In den letzten Wochen hab ich mich damit beschäftigt wo ich welche in schwarz her bekomme. Bevor ich weiter ausschweife ... 
Auf euer Hauptseite alutech-bikes.de gibt es keine mehr. Allerdings auf der www.diva-brakes.com was wie ich glaube eure alte Seite ist.







Besteht für mich irgendeine Möglichkeit diesen Brakebooster noch zwei mal zu bekommen. Ich mag die Form die ihr für eure Booster verwendet hattet sehr.
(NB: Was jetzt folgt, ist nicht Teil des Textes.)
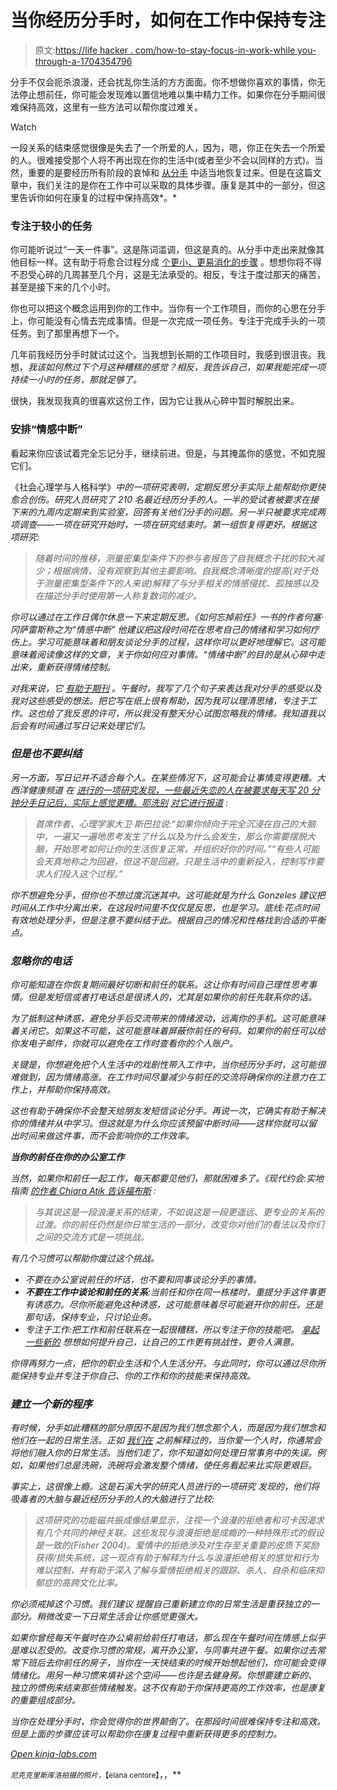 # 当你经历分手时，如何在工作中保持专注

> 原文:[https://life hacker . com/how-to-stay-focus-in-work-while you-through-a-1704354796](https://lifehacker.com/how-to-stay-focused-at-work-while-youre-going-through-a-1704354796)

分手不仅会扼杀浪漫，还会扰乱你生活的方方面面。你不想做你喜欢的事情，你无法停止想前任，你可能会发现难以置信地难以集中精力工作。如果你在分手期间很难保持高效，这里有一些方法可以帮你度过难关。

Watch

一段关系的结束感觉很像是失去了一个所爱的人，因为，嗯，你正在失去一个所爱的人。很难接受那个人将不再出现在你的生活中(或者至少不会以同样的方式)。当然，重要的是要经历所有阶段的哀悼和 [从分手](http://lifehacker.com/the-science-behind-why-breakups-suck-and-what-you-can-1460495310) 中适当地恢复过来。但是在这篇文章中，我们关注的是你在工作中可以采取的具体步骤。康复是其中的一部分，但这里告诉你如何在康复的过程中保持高效*。*

### 专注于较小的任务

你可能听说过“一天一件事”。这是陈词滥调，但这是真的。从分手中走出来就像其他目标一样。这有助于将愈合过程分成 [个更小、更易消化的步骤](http://lifehacker.com/how-can-i-turn-vague-goals-into-actionable-to-dos-5925801) 。想想你将不得不忍受心碎的几周甚至几个月，这是无法承受的。相反，专注于度过那天的痛苦，甚至是接下来的几个小时。

你也可以把这个概念运用到你的工作中。当你有一个工作项目，而你的心思在分手上，你可能没有心情去完成事情。但是一次完成一项任务。专注于完成手头的一项任务。到了那里再想下一个。

几年前我经历分手时就试过这个。当我想到长期的工作项目时，我感到很沮丧。我想，*我该如何熬过下个月这种糟糕的感觉？相反，我告诉自己，如果我能完成一项持续一小时的任务，那就足够了。*

很快，我发现我真的很喜欢这份工作，因为它让我从心碎中暂时解脱出来。

### 安排“情感中断”

看起来你应该试着完全忘记分手，继续前进。但是，与其掩盖你的感觉，不如克服它们。

《社会心理学与人格科学》[](http://spp.sagepub.com/content/early/2014/12/18/1948550614563085.abstract)*中的一项研究表明，定期反思分手实际上能帮助你更快愈合创伤。研究人员研究了 210 名最近经历分手的人。一半的受试者被要求在接下来的九周内定期来到实验室，回答有关他们分手的问题。另一半只被要求完成两项调查——一项在研究开始时，一项在研究结束时。第一组恢复得更好。根据这项研究:*

> *随着时间的推移，测量密集型条件下的参与者报告了自我概念干扰的较大减少；根据病情，没有观察到其他主要影响。自我概念清晰度的提高(对于处于测量密集型条件下的人来说)解释了与分手相关的情感侵扰、孤独感以及在描述分手时使用第一人称复数词的减少。*

*你可以通过在工作日偶尔休息一下来定期反思。《如何忘掉前任》一书的作者何塞·冈萨雷斯称之为“情感中断” 他建议把这段时间花在思考自己的情绪和学习如何疗伤上。学习可能意味着和朋友谈论分手的过程，这样你可以更好地理解它。这可能意味着阅读像这样的文章，关于你如何应对事情。“情绪中断”的目的是从心碎中走出来，重新获得情绪控制。*

*对我来说，它 [有助于期刊](http://lifehacker.com/why-you-should-keep-a-journal-and-how-to-start-yours-1547057185) 。午餐时，我写了几个句子来表达我对分手的感受以及我对这些感受的想法。把它写在纸上很有帮助，因为我可以理清思绪，专注于工作。这也给了我反思的许可，所以我没有整天分心试图忽略我的情绪。我知道我以后会有时间通过写日记来处理它们。*

### *但是也不要纠结*

*另一方面，写日记并不适合每个人。在某些情况下，这可能会让事情变得更糟。大西洋健康频道 在 [*进行的一项研究发现，一些最近失恋的人在被要求每天写 20 分钟分手日记后，实际上感觉更糟。耶洗别*](http://www.theatlantic.com/health/archive/2012/11/journaling-after-a-break-up-only-makes-things-worse/265748/) *[对它进行报道](http://jezebel.com/journaling-about-your-breakup-just-makes-it-even-worse-5964577)* *:**

> *首席作者、心理学家大卫·斯巴拉说:“如果你倾向于完全沉浸在自己的大脑中，一遍又一遍地思考发生了什么以及为什么会发生，那么你需要摆脱大脑，开始思考如何让你的生活恢复正常，并组织好你的时间。”“有些人可能会天真地称之为回避，但这不是回避。只是生活中的重新投入，控制写作要求人们投入这个过程。”*

*你不想避免分手，但你也不想过度沉迷其中。这可能就是为什么 Gonzeles 建议把时间从工作中分离出来，在这段时间里不仅仅是反思，也是学习。底线:花点时间有效地处理分手，但是注意不要纠结于此。根据自己的情况和性格找到合适的平衡点。*

### *忽略你的电话*

*你可能知道在你恢复期间最好切断和前任的联系。这让你有时间自己理性思考事情。但是发短信或者打电话总是很诱人的，尤其是如果你的前任先联系你的话。*

*为了抵制这种诱惑，避免分手后交流带来的情绪波动，远离你的手机。这可能意味着关闭它。如果这不可能，这可能意味着屏蔽你前任的号码。如果你的前任可以给你发电子邮件，你就可以避免在工作时查看你的个人账户。*

*关键是，你想避免把个人生活中的戏剧性带入工作中，当你经历分手时，这可能很难做到，因为情绪高涨。在工作时间尽量减少与前任的交流将确保你的注意力在工作上，并帮助你保持高效。*

*这也有助于确保你不会整天给朋友发短信谈论分手。再说一次，它确实有助于解决你的情绪并从中学习。但这就是为什么你应该预留中断时间——这样你就可以留出时间来做这件事，而不会影响你的工作效率。*

***当你的前任在你的办公室工作***

*当然，如果你和前任一起工作，每天都要见他们，那就困难多了。《现代约会:实地指南 [的作者 Chiara Atik 告诉福布斯](http://www.forbes.com/sites/jacquelynsmith/2013/07/17/how-to-work-with-someone-after-a-breakup/) :*

> *与其说这是一段浪漫关系的结束，不如说这是一段更遥远、更专业的关系的过渡。你的前任仍然是你日常生活的一部分，改变你对他们的看法以及你们之间的交流方式是一项挑战。*

*有几个习惯可以帮助你度过这个挑战。*

*   *不要在办公室说前任的坏话，也不要和同事谈论分手的事情。*
*   ***不要在工作中谈论和前任的关系**:当前任和你在同一栋楼时，重提分手这件事更有诱惑力。尽你所能避免这种诱惑，这可能意味着尽可能避开你的前任。还是那句话，保持专业，只讨论业务。*
*   *专注于工作:把工作和前任联系在一起很糟糕，所以专注于你的技能吧。 [拿起一些新的](http://lifehacker.com/commit-an-hour-a-day-to-improving-your-skills-at-work-1577712726) 想想如何提升自己，让自己的工作更有挑战性，更令人满意。*

*你得再努力一点，把你的职业生活和个人生活分开。与此同时，你可以通过尽你所能保持专业并专注于你自己、你的工作和你的技能来保持高效。*

### *建立一个新的程序*

*有时候，分手如此糟糕的部分原因不是因为我们想念那个人，而是因为我们想念和他们在一起的日常生活。正如 [我们在](http://lifehacker.com/how-to-banish-your-ex-from-your-digital-life-5830264) 之前解释过的，当你爱一个人时，你通常会将他们融入你的日常生活。当他们走了，你不知道如何处理日常事务中的失误。例如，如果他们总是洗碗，洗碗将会激发整个情绪，使任务看起来比实际更艰巨。*

*事实上，这很像上瘾。这是石溪大学的研究人员进行的一项研究 发现的，他们将吸毒者的大脑与最近经历分手的人的大脑进行了比较:*

> *这项研究的功能磁共振成像结果显示，注视一个浪漫的拒绝者和可卡因渴求有几个共同的神经关联。这些发现与浪漫拒绝是成瘾的一种特殊形式的假设是一致的(Fisher 2004)。爱情中的拒绝涉及对生存至关重要的皮质下奖励获得/损失系统，这一观点有助于解释为什么与浪漫拒绝相关的感觉和行为难以控制，并有助于深入了解与爱情拒绝相关的跟踪、杀人、自杀和临床抑郁症的高跨文化比率。*

*你必须戒掉这个习惯。我们建议 提醒自己重新建立你的日常生活是重获独立的一部分。稍微改变一下日常生活会让你感觉更强大。*

*如果你曾经每天午餐时在办公桌前给前任打电话，那么现在午餐时间在情感上似乎是难以忍受的。改变你习惯的常规，离开办公室，与同事共进午餐。如果你过去常常下班后去你前任的房子，当你在一天快结束的时候开始想起他们，你可能会变得情绪化。用另一种习惯来填补这个空间——也许是去健身房。你想要建立新的、独立的惯例来结束那些情绪触发。这不仅有助于你保持更高的工作效率，也是康复的重要组成部分。*

*当你在处理分手时，你会觉得你的世界颠倒了。在那段时间很难保持专注和高效。但是上面的步骤应该可以帮助你在康复过程中重新获得更多的控制力。*

*[Open *kinja-labs.com*](http://kinja-labs.com/related-widget/?posts=1660237226,1460495310,1671056421&title=Recommended%20stories)*

*<small>*尼克克里斯库洛拍摄的照片，*</small><small>*【elana centore】*</small>*，，**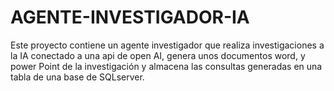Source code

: # AGENTE-INVESTIGADOR-IA
Este proyecto contiene un agente investigador que realiza investigaciones a la IA conectado a una api de open AI, genera unos documentos word, y power Point de la investigación y almacena las consultas generadas en una tabla de una base de SQLserver.
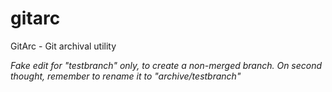 ﻿# gitarc

GitArc - Git archival utility

_Fake edit for "testbranch" only, to create a non-merged branch._
_On second thought, remember to rename it to "archive/testbranch"_

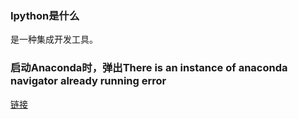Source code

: ### Ipython是什么

是一种集成开发工具。



### 启动Anaconda时，弹出There is an instance of anaconda navigator already running error

[链接](https://blog.csdn.net/Aacheng123/article/details/115767272?ops_request_misc=%257B%2522request%255Fid%2522%253A%2522166899859416800180648019%2522%252C%2522scm%2522%253A%252220140713.130102334.pc%255Fall.%2522%257D&request_id=166899859416800180648019&biz_id=0&utm_medium=distribute.pc_search_result.none-task-blog-2~all~first_rank_ecpm_v1~rank_v31_ecpm-1-115767272-null-null.142^v65^pc_rank_34_queryrelevant25,201^v3^control_2,213^v2^t3_esquery_v2&utm_term=kThere%20is%20an%20instance%20of%20Anaconda%20Navigator%20already%20running.&spm=1018.2226.3001.4187)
Es gibt von anderen Herstellern meiner Meinung nach auch keine wirklich vergleichbar schönen Booster.

Dann warte ich mal freudig auf eure Antwort auch wenn sie wahrscheinlich nicht so erfreulich für mich sein wird.


----------



## Marina (16. März 2011)

Hallöchen =)

Hier im Forum wird kein Direktsupport durch Alutech betrieben, sondern es werden nur Themen rund um Alutech diskutiert.
Ich denke mit dieser Frage musst du dich direkt an den Jü wenden: [email protected]
Da wird dir geholfen


----------



## MTB-News.de




----------



## Lord Helmchen (17. März 2011)

Antwort kann aber ne Weile dauern weil Onkel Jürgen grad in Taiwan weilt. ( Taipeh Cycle Show).

MfG
Stefan


----------



## FrozenFire (18. März 2011)

Danke euch beiden 
Werde die Tage auch eine Mail schreiben.

Ich hab die Frage mal bewusst hier gestellt da vielleicht noch wer Interesse hat. Kann mir kaum vorstellen das nur ich so was noch gebrauchen kann.
Gut zugegeben ich würde nicht drauf Wetten ....

Der andere Grund die Frage hier zu stellen: 
Vielleicht liegt ja irgendwo in irgendeinem Bikeladen zugestaubt noch einer auf Lager wer weiß


----------